The funny thing about kilims is that due to their design, they technically aren't meant to last forever and ever; they break down faster than their more durable cut pile cousins. But, even still, these are pretty tough rugs. In a kilim, the warp (vertical threads) is nearly invisible, while the weft (horizontal threads) does all the work. Threads in the weft are brightly colored and are woven into beautiful geometric patterns. The threads from the warp are visible only at the ends, tying off into a fringe.
So, I am a big fan of vintage woven kilims. I mean, they never get old, they never go out of style. They look awesome in a kitchen. Effortless, really. As if you were like, "Hmmm, in this kitchen I will just throw down this old comfortable woven rug. This will keep my feet warm from that cold floor. My family inherited it from my world traveler uncle who brought it back from Turkey. Yes, it's one of a kind. It doesn't have to match anything, I'm just going to use it here." It's a good thing.

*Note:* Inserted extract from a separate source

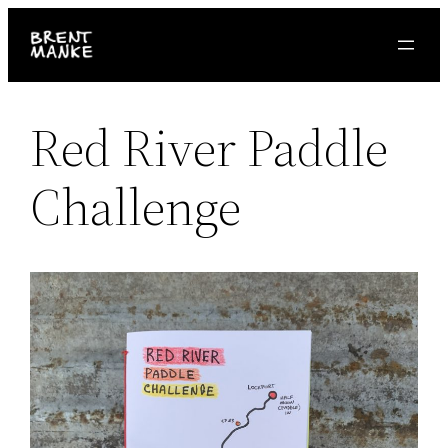
Skip
to
content
Red River Paddle
Challenge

One more thing: because kilims are a flat weave (rather than a cut pile), crumbs can be easy removed by shaking it out, or vacuuming. So, a flat weave is a good thing in a kitchen. I mean, with a cut pile, where do all the crumbs go? They just drop between the fibers and... DISAPPEAR. Scary thought, isn't it?
I know we are talking about kitchens here, but kilims aren't a bad look for a bathroom either...
There are some great kilims on ebay right now. Happy shopping!
OH! And, inspiration for this post came from two favs of mine: Jennifer (The Newlywed Diaries) and Jenny (The Little Green Notebook).